Text:
- - -

The Elusive Mideast Peace

January 17, 2008 RSS Feed Print

The vast majority of Israelis and Palestinians finally agree on some­ thing: Neither side has any confidence that the current talks will bring about a resolution of their conflict.

The gaps between the two sides are so huge that even an optimist like President Bush is seeking not an overall agreement on a two-state solution but only an outline of a possible structure. If that could be accomplished, hard questions would remain. But even the outline of a deal has been made more difficult by the process that’s been followed so far. Instead of a special envoy doing the preparatory work first—to identify the real roadblocks and think of ways round them—we have had joint statements preceding negotiation in the full glare of the publicity that attends anything a president does.

But beyond all that, there is a fundamental reason to have little hope: All past negotiations have gone nowhere primarily because of the manifest Palestinian refusal to accept the legitimacy of a Jewish state. The record is of almost a century of rejection, beginning with the 1917 Balfour Declaration of the right to a Jewish homeland in Palestine and continuing today. Even when Israel pulled out of Gaza in September 2005, removing its own citizens by force, the Palestinians did not get on with building their own society. They began rocket and mortar attacks on adjacent Jewish communities, to date killing 18 innocent civilians and wounding some 600. More killings and maimings are in prospect with more powerful, more accurate rockets. What incentive has Israel to withdraw from the West Bank when it could become a launching pad for rocket attacks on Jerusalem, Tel Aviv, or Ben-Gurion Airport—a situation that would render Israel virtually uninhabitable? Israel has no margin of security. It is so small that on most globes you can’t find the name “Israel” on the land of Israel; the name has to be written in the sea.

- - -

Images of human poses with coordinates
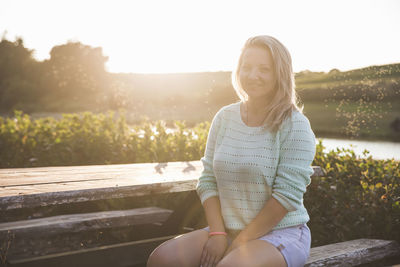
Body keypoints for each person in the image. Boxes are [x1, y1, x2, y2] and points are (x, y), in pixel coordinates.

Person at [147, 35, 316, 267]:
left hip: (280, 232)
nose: (252, 75)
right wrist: (218, 234)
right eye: (246, 67)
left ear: (280, 74)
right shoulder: (225, 117)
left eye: (264, 69)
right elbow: (208, 180)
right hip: (225, 229)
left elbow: (286, 196)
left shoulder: (295, 124)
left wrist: (240, 243)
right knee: (162, 259)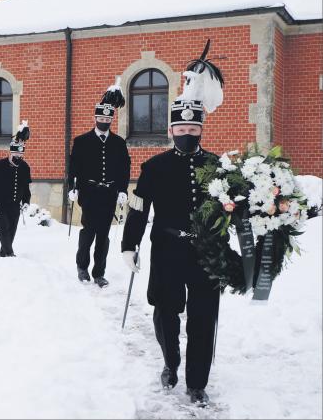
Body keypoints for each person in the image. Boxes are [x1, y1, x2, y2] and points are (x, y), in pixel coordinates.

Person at [121, 40, 224, 406]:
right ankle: (171, 362)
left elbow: (229, 209)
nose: (186, 136)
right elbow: (138, 208)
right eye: (180, 130)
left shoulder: (218, 166)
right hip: (166, 248)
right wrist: (129, 245)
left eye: (192, 131)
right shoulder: (154, 167)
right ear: (171, 131)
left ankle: (197, 381)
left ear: (201, 130)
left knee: (203, 316)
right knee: (166, 312)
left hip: (206, 252)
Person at [67, 79, 130, 288]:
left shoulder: (119, 143)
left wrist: (122, 190)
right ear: (95, 118)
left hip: (109, 194)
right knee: (89, 231)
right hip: (89, 192)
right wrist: (72, 188)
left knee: (104, 235)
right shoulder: (81, 141)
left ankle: (99, 272)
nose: (104, 121)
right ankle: (82, 266)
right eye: (100, 117)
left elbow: (124, 168)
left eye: (107, 118)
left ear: (111, 120)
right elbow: (73, 167)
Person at [0, 121, 32, 257]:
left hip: (15, 206)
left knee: (11, 231)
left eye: (21, 156)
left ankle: (4, 254)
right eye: (16, 156)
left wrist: (26, 201)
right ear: (11, 153)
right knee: (3, 229)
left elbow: (26, 187)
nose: (19, 158)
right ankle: (10, 254)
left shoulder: (25, 167)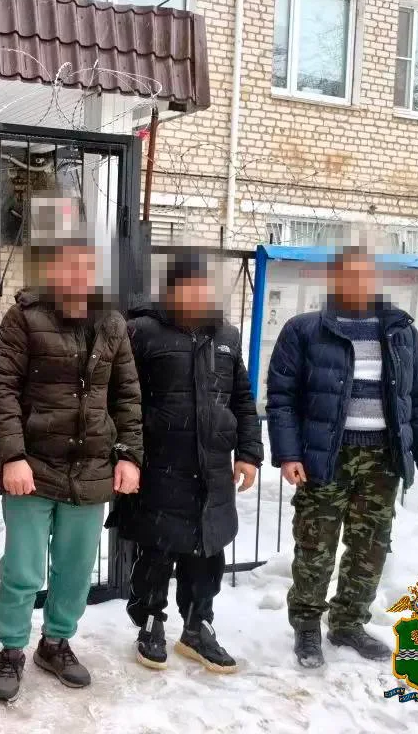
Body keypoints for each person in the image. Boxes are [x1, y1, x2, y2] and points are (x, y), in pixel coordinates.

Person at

- - -

Exercise objective: Copy out the article on Mideast peace in full, word for word. Please rely only on the article on Mideast peace and leave the lines aside.

Task response:
The Elusive Mideast Peace

January 17, 2008 RSS Feed Print

The vast majority of Israelis and Palestinians finally agree on some­ thing: Neither side has any confidence that the current talks will bring about a resolution of their conflict.

The gaps between the two sides are so huge that even an optimist like President Bush is seeking not an overall agreement on a two-state solution but only an outline of a possible structure. If that could be accomplished, hard questions would remain. But even the outline of a deal has been made more difficult by the process that’s been followed so far. Instead of a special envoy doing the preparatory work first—to identify the real roadblocks and think of ways round them—we have had joint statements preceding negotiation in the full glare of the publicity that attends anything a president does.

But beyond all that, there is a fundamental reason to have little hope: All past negotiations have gone nowhere primarily because of the manifest Palestinian refusal to accept the legitimacy of a Jewish state. The record is of almost a century of rejection, beginning with the 1917 Balfour Declaration of the right to a Jewish homeland in Palestine and continuing today. Even when Israel pulled out of Gaza in September 2005, removing its own citizens by force, the Palestinians did not get on with building their own society. They began rocket and mortar attacks on adjacent Jewish communities, to date killing 18 innocent civilians and wounding some 600. More killings and maimings are in prospect with more powerful, more accurate rockets. What incentive has Israel to withdraw from the West Bank when it could become a launching pad for rocket attacks on Jerusalem, Tel Aviv, or Ben-Gurion Airport—a situation that would render Israel virtually uninhabitable? Israel has no margin of security. It is so small that on most globes you can’t find the name “Israel” on the land of Israel; the name has to be written in the sea.